Factum sought INJUVE’s position on his arrest, through an email and a message sent to the Press Secretary of the Presidency, Ernesto Sanabria, who authorizes all government spokespersons. However, at the time of this publication, no response was received.
When college friends learned of Recinos’ arrest, they raised $220 to buy groceries for Gloria Flores, Marvin’s mother, who has diabetes, kidney damage and poor vision. Receipts for purchases are kept in a desk at Lutheran University.
“Once, a mutual friend had money problems and Marvin shared food with her, from what little he and her mother could already have. He is extremely supportive. Over time I understood the value that he gave to food, ”says a friend of Marvin, who requested that his name not be published because he has received dozens of hate messages for promoting the release of his friend on social media.

 

 

“Axel”, as Marvin’s friends call him, gave tutoring classes to the children of his neighbors in the Gerardo Barrios community, in the department of Santa Ana, and also supported them to do their homework or to attend their online classes. In gratitude, the neighbors gave him $2 for that action that no one else does in that community.

(…)

Marvin’s mother, Gloria, suffers from diabetes, kidney damage, and poor vision, disabling her for life.
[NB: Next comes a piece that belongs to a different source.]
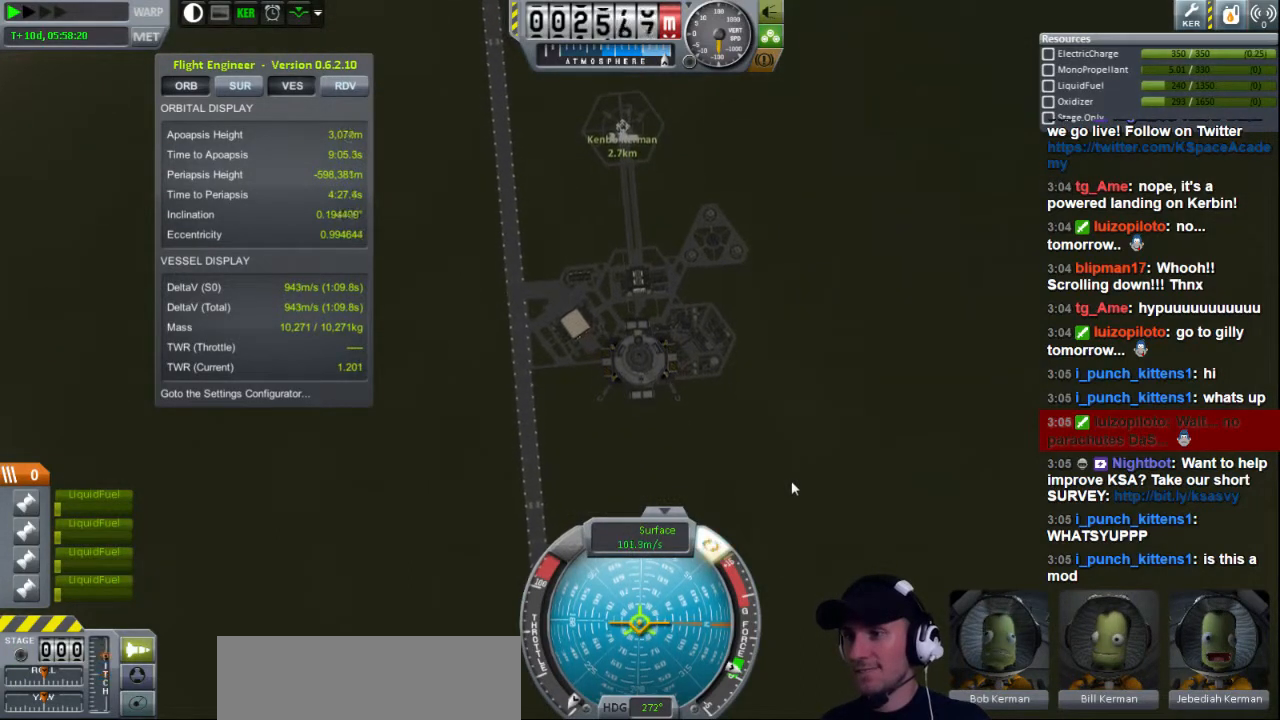
{"keys": [], "events": [[280, "s", "up"]]}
To take her to her consultation, he carried her in her arms to the Pan-American highway, along a rough road that gets bogged down every time it rains.
Shortly before his arrest, Marvin had no money to take her to the “San Juan de Dios” hospital in Santa Ana. That is why he sold her camera, the same one that can be seen in the photograph shared by his friends who demand his release. He sold his work tool because his needs were drowning him.

 

The crime of being poor and living in a community

According to what the Ministry of Security has reported, more than 41,726 people have been arrested during the almost three months of the exception regime approved in El Salvador after the most violent day of the century. The Salvadoran government labels all those captured as “terrorists”; however, relatives and friends of several detainees have denounced irregularities in the procedures, human rights violations, and disassociate those arrested from belonging to criminal groups.

Since March 27, four fundamental rights have been suspended: defense, assembly, inviolability of telecommunications, and the term of detention has been extended. Five social organizations have compiled 1,383 complaints of human rights violations since then; 87.7% of the cases are complaints of arbitrary detentions.

One such organization is Azul Originario, which has established that the majority of those incarcerated are young people who live in poor communities. The security forces use classist and racist criteria, pointing out haircuts, skin color and clothing, to determine who seems suspicious to them, according to this Human Rights organization.